Dr Richard Smithson, Consultant in Health Protection, PHA, said in Northern Ireland, thousands of cases of serious illness and many deaths are avoided each year thanks to a highly successful immunisation programme, but there is still a small percentage of children who do not receive full protection.
“As we approach the time of year when many children are travelling on school trips and family holidays, we are again urging parents to protect them against measles by ensuring they have been immunised with two doses of MMR, as measles still occurs in other countries who have not had as high vaccine uptake rates as us.
“Measles is a highly infectious disease which spreads very easily. It’s never too late to get your child immunised with two doses of the MMR vaccine. We cannot stress enough that measles is serious and in some cases it can be fatal. Delaying immunisation puts children at risk,” he said.
There has been speculation that the vaccine can cause autism or inflammatory bowel disease; however studies have shown that there is no evidence to link immunisation to either of the conditions.
Critics say those who opt to not give their child the vaccines are putting lives at risk.
Some parents believe the single vaccines are much safer for their children, and they shun the triple cocktail.

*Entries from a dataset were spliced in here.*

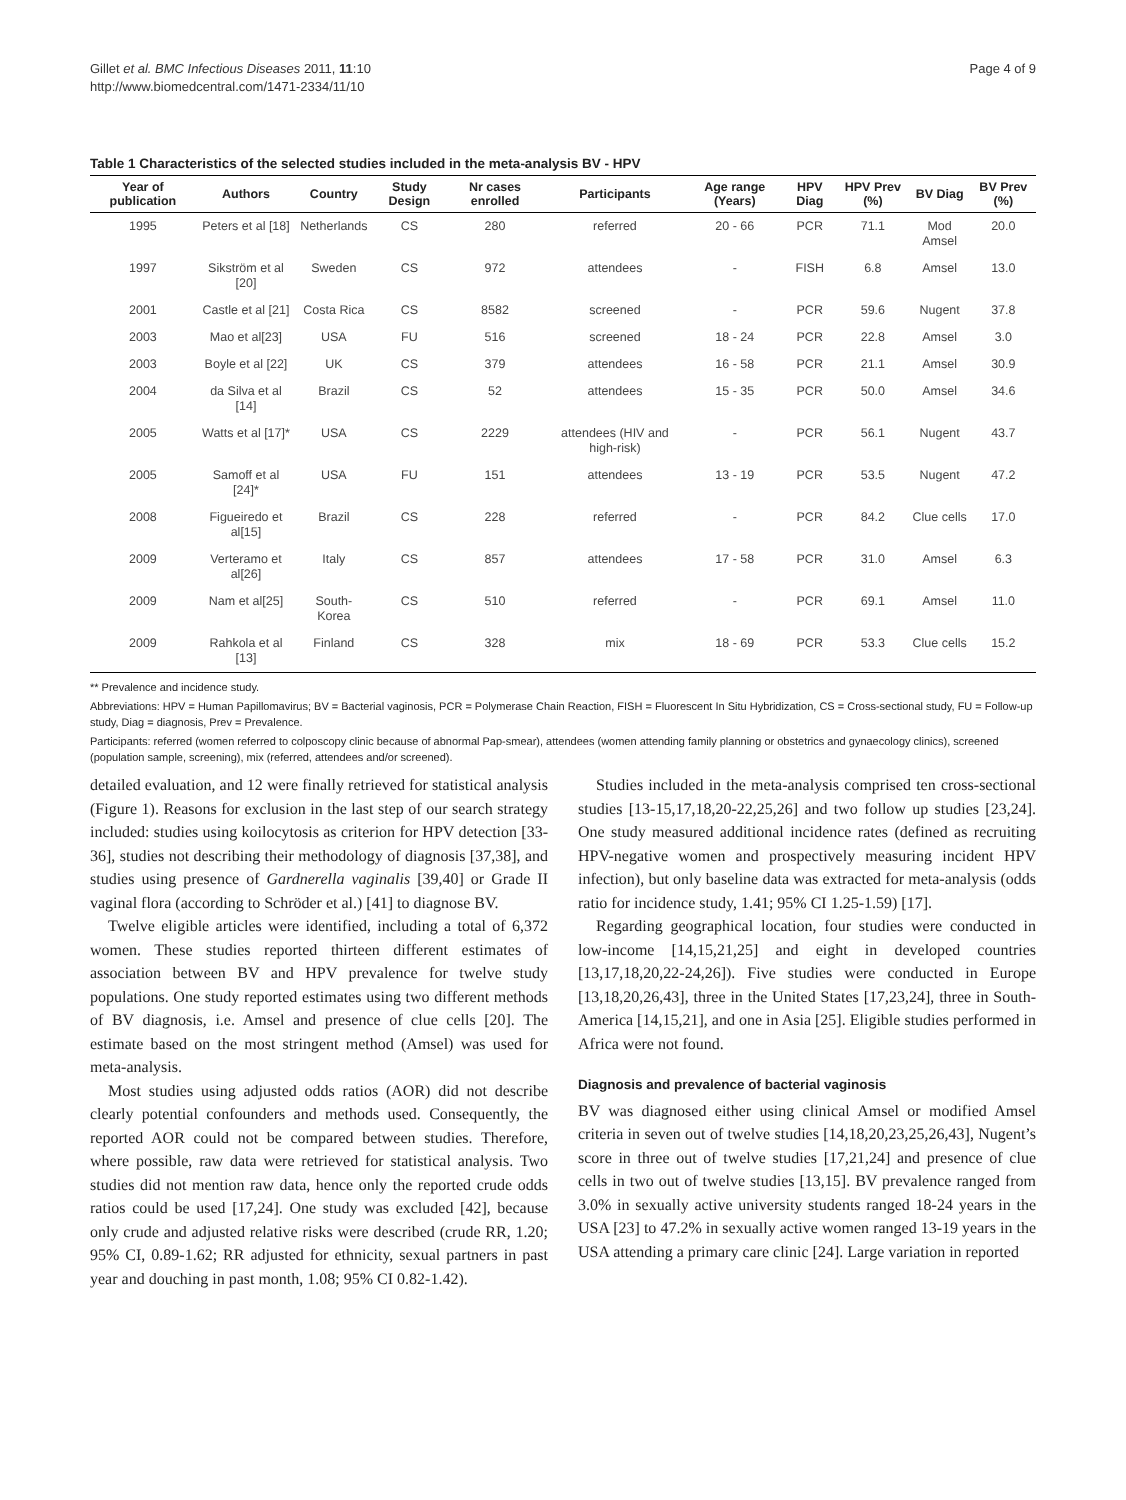Gillet et al. BMC Infectious Diseases 2011, 11:10
http://www.biomedcentral.com/1471-2334/11/10
Page 4 of 9
Table 1 Characteristics of the selected studies included in the meta-analysis BV - HPV
| Year of publication | Authors | Country | Study Design | Nr cases enrolled | Participants | Age range (Years) | HPV Diag | HPV Prev (%) | BV Diag | BV Prev (%) |
| --- | --- | --- | --- | --- | --- | --- | --- | --- | --- | --- |
| 1995 | Peters et al [18] | Netherlands | CS | 280 | referred | 20 - 66 | PCR | 71.1 | Mod Amsel | 20.0 |
| 1997 | Sikström et al [20] | Sweden | CS | 972 | attendees | - | FISH | 6.8 | Amsel | 13.0 |
| 2001 | Castle et al [21] | Costa Rica | CS | 8582 | screened | - | PCR | 59.6 | Nugent | 37.8 |
| 2003 | Mao et al[23] | USA | FU | 516 | screened | 18 - 24 | PCR | 22.8 | Amsel | 3.0 |
| 2003 | Boyle et al [22] | UK | CS | 379 | attendees | 16 - 58 | PCR | 21.1 | Amsel | 30.9 |
| 2004 | da Silva et al [14] | Brazil | CS | 52 | attendees | 15 - 35 | PCR | 50.0 | Amsel | 34.6 |
| 2005 | Watts et al [17]* | USA | CS | 2229 | attendees (HIV and high-risk) | - | PCR | 56.1 | Nugent | 43.7 |
| 2005 | Samoff et al [24]* | USA | FU | 151 | attendees | 13 - 19 | PCR | 53.5 | Nugent | 47.2 |
| 2008 | Figueiredo et al[15] | Brazil | CS | 228 | referred | - | PCR | 84.2 | Clue cells | 17.0 |
| 2009 | Verteramo et al[26] | Italy | CS | 857 | attendees | 17 - 58 | PCR | 31.0 | Amsel | 6.3 |
| 2009 | Nam et al[25] | South-Korea | CS | 510 | referred | - | PCR | 69.1 | Amsel | 11.0 |
| 2009 | Rahkola et al [13] | Finland | CS | 328 | mix | 18 - 69 | PCR | 53.3 | Clue cells | 15.2 |
** Prevalence and incidence study.
Abbreviations: HPV = Human Papillomavirus; BV = Bacterial vaginosis, PCR = Polymerase Chain Reaction, FISH = Fluorescent In Situ Hybridization, CS = Cross-sectional study, FU = Follow-up study, Diag = diagnosis, Prev = Prevalence.
Participants: referred (women referred to colposcopy clinic because of abnormal Pap-smear), attendees (women attending family planning or obstetrics and gynaecology clinics), screened (population sample, screening), mix (referred, attendees and/or screened).
detailed evaluation, and 12 were finally retrieved for statistical analysis (Figure 1). Reasons for exclusion in the last step of our search strategy included: studies using koilocytosis as criterion for HPV detection [33-36], studies not describing their methodology of diagnosis [37,38], and studies using presence of Gardnerella vaginalis [39,40] or Grade II vaginal flora (according to Schröder et al.) [41] to diagnose BV.
Twelve eligible articles were identified, including a total of 6,372 women. These studies reported thirteen different estimates of association between BV and HPV prevalence for twelve study populations. One study reported estimates using two different methods of BV diagnosis, i.e. Amsel and presence of clue cells [20]. The estimate based on the most stringent method (Amsel) was used for meta-analysis.
Most studies using adjusted odds ratios (AOR) did not describe clearly potential confounders and methods used. Consequently, the reported AOR could not be compared between studies. Therefore, where possible, raw data were retrieved for statistical analysis. Two studies did not mention raw data, hence only the reported crude odds ratios could be used [17,24]. One study was excluded [42], because only crude and adjusted relative risks were described (crude RR, 1.20; 95% CI, 0.89-1.62; RR adjusted for ethnicity, sexual partners in past year and douching in past month, 1.08; 95% CI 0.82-1.42).
Studies included in the meta-analysis comprised ten cross-sectional studies [13-15,17,18,20-22,25,26] and two follow up studies [23,24]. One study measured additional incidence rates (defined as recruiting HPV-negative women and prospectively measuring incident HPV infection), but only baseline data was extracted for meta-analysis (odds ratio for incidence study, 1.41; 95% CI 1.25-1.59) [17].
Regarding geographical location, four studies were conducted in low-income [14,15,21,25] and eight in developed countries [13,17,18,20,22-24,26]). Five studies were conducted in Europe [13,18,20,26,43], three in the United States [17,23,24], three in South-America [14,15,21], and one in Asia [25]. Eligible studies performed in Africa were not found.
Diagnosis and prevalence of bacterial vaginosis
BV was diagnosed either using clinical Amsel or modified Amsel criteria in seven out of twelve studies [14,18,20,23,25,26,43], Nugent’s score in three out of twelve studies [17,21,24] and presence of clue cells in two out of twelve studies [13,15]. BV prevalence ranged from 3.0% in sexually active university students ranged 18-24 years in the USA [23] to 47.2% in sexually active women ranged 13-19 years in the USA attending a primary care clinic [24]. Large variation in reported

Medical researcher Dr Andrew Wakefield first reported a link between MMR and autism in 1998 but his evidence has been discredited. Vaccination rates in the UK and Ireland dropped sharply and this was followed by significantly increased incidence of measles and mumps, resulting in deaths and severe and permanent injuries.
In 2012, the number of parents in Northern Ireland who chose to give their children the MMR vaccination rose to an all-time high.
Private clinics also offer the single vaccines should parents wish to go down that route.